In particular, ERA supporters cite the 27th Amendment, about compensation for members of Congress. That amendment was submitted to the states in 1789 and wasn’t ratified until 1992.

“We shouldn’t have to wait for any of our fundamental rights,” Sickles said. “But it’s been our history. Look how long it took us to stop Jim Crow and segregation – and we’re still having lingering effects of that today.”

Another issue is that many young women do not even know the ERA hasn’t been ratified, Davis said. “Many think everything is fine.”

But everything is not fine, Boysko said. “There are studies that show that a man and a woman – equal in grades in graduate school – get out, go to the same firm and within five years, the man is making 20 percent more than she is.”

Davis said that more than 70 percent of Americans believe the ERA has already been ratified. That misconception is even more prevalent among people under 40.

“When we get the word out, there’s going to be a huge outcry,” said Davis, who has urged members of the House of Delegates to approve the resolution. “But part of the reason word’s not getting out is because it’s being suppressed in this chamber.”

Del. Sam Rasoul, D-Roanoke, supports the ERA and its ratification. “In 2016, what kind of signal are we sending that we do not want women to be equal in the eyes of the Constitution as men? We should be well past this debate.”

Danette Fulk, a Republican and military veteran who was among the ERA supporters at Friday’s hearing, likened the issue to the 14th Amendment, which granted citizenship to “all persons born or naturalized in the United States,” including newly freed slaves.

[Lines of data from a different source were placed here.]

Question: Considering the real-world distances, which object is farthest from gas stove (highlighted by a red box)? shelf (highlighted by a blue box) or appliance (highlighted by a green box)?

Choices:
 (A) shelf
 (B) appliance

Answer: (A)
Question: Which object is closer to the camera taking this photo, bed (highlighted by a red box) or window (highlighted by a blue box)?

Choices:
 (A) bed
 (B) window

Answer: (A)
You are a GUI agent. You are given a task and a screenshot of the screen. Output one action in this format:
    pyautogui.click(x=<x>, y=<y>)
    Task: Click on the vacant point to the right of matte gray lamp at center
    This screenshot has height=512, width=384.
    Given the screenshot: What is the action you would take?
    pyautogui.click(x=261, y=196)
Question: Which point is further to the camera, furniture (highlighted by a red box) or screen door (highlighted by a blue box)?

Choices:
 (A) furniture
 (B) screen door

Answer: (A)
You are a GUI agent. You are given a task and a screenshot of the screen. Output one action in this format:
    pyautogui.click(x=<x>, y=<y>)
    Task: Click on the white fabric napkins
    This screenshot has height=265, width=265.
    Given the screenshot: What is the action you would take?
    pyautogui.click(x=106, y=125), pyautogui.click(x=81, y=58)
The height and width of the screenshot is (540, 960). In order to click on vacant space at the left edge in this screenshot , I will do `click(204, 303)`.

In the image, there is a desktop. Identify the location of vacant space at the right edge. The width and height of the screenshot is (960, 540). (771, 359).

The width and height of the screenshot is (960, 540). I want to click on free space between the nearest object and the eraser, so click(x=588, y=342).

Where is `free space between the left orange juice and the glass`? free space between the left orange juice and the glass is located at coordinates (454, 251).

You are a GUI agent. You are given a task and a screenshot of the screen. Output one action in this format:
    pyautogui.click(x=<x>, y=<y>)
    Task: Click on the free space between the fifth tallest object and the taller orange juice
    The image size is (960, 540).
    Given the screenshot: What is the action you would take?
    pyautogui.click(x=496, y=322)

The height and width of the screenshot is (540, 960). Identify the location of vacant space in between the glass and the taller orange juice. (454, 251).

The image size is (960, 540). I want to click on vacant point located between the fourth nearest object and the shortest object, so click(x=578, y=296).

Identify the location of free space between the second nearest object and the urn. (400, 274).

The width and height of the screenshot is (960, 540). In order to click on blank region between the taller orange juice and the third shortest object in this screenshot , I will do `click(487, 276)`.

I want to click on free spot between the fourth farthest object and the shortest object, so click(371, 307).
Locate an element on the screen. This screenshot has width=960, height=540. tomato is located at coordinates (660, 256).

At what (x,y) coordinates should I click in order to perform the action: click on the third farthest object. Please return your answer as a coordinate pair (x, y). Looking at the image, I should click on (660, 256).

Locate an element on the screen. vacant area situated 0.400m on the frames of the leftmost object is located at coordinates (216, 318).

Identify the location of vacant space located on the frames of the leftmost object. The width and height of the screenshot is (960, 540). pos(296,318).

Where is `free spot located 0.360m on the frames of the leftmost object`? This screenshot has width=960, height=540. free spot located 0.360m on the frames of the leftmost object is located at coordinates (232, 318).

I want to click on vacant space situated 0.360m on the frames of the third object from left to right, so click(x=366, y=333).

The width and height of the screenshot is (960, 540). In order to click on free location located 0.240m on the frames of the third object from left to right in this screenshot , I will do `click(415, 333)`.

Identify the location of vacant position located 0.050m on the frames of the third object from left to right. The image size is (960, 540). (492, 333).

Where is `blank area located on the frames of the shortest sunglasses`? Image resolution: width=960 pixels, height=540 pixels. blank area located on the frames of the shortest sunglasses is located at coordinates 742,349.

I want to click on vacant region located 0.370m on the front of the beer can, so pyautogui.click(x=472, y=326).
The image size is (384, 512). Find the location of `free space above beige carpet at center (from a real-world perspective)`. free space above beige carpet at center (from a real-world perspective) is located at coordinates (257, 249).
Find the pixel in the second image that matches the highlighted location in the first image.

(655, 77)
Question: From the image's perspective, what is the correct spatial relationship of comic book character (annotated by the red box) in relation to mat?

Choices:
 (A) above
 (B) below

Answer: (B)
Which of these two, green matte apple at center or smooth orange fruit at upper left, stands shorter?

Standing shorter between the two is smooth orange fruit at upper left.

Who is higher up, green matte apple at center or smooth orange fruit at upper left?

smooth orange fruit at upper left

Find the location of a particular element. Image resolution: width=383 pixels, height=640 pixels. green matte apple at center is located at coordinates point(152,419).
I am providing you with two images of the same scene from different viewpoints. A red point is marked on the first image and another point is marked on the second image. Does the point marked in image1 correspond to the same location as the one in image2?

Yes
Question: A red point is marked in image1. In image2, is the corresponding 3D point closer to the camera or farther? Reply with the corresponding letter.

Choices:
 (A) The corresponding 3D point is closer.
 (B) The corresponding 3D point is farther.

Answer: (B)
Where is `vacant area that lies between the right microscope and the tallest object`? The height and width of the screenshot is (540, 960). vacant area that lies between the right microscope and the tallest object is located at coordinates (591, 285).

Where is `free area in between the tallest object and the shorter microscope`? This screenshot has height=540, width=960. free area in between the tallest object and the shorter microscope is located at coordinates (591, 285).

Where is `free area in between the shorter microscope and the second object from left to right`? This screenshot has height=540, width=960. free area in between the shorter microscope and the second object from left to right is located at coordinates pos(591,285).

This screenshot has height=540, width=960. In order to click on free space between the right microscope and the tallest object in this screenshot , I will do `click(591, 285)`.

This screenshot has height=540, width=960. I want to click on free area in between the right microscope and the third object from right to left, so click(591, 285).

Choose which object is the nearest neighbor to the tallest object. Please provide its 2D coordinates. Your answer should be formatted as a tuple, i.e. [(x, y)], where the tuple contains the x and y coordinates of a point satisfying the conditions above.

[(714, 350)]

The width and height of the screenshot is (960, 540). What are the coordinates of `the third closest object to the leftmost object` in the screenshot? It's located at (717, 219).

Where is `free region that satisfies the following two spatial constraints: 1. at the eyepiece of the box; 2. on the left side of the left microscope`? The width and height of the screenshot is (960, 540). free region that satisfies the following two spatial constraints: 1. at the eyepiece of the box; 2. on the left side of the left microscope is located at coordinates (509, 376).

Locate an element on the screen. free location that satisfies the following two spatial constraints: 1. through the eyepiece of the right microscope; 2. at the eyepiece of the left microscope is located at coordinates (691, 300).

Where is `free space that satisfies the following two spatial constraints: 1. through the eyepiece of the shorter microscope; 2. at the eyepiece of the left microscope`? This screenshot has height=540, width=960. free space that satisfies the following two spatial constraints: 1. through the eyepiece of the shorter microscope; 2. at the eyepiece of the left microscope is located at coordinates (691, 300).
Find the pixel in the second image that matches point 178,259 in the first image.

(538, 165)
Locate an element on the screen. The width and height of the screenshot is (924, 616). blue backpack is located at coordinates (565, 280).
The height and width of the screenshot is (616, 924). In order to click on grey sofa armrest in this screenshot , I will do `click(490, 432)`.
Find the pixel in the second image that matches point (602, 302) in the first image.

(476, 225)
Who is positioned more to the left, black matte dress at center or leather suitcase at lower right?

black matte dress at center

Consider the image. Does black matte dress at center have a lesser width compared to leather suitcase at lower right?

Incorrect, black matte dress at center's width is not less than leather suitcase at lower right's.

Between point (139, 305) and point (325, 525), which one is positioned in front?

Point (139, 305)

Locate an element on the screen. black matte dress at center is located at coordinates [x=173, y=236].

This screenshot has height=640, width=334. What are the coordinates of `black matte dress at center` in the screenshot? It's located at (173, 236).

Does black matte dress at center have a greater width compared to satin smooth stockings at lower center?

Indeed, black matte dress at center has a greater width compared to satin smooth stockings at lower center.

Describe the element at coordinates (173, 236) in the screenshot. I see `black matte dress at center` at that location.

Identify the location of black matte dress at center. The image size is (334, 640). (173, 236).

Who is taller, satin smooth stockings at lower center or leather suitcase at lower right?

“The 14th Amendment was passed in 1868,” Fulk said. “But it took 100 years to come up with the walls – the legislation that supported that foundation. We’re a little bit flipped. We’ve had some of these walls built that can be torn down, but we don’t have the foundation. The ERA would be that foundation.”

Sickles is unsure whether he will continue to sponsor an ERA ratification resolution next session. But he assured the activists, “It doesn’t matter who the patron is” as long as someone keeps pushing the issue.

Sickles is confident the ERA will eventually be ratified. “A big shift is coming in our country,” he said. “We have a cultural grand canyon now on so many social issues.”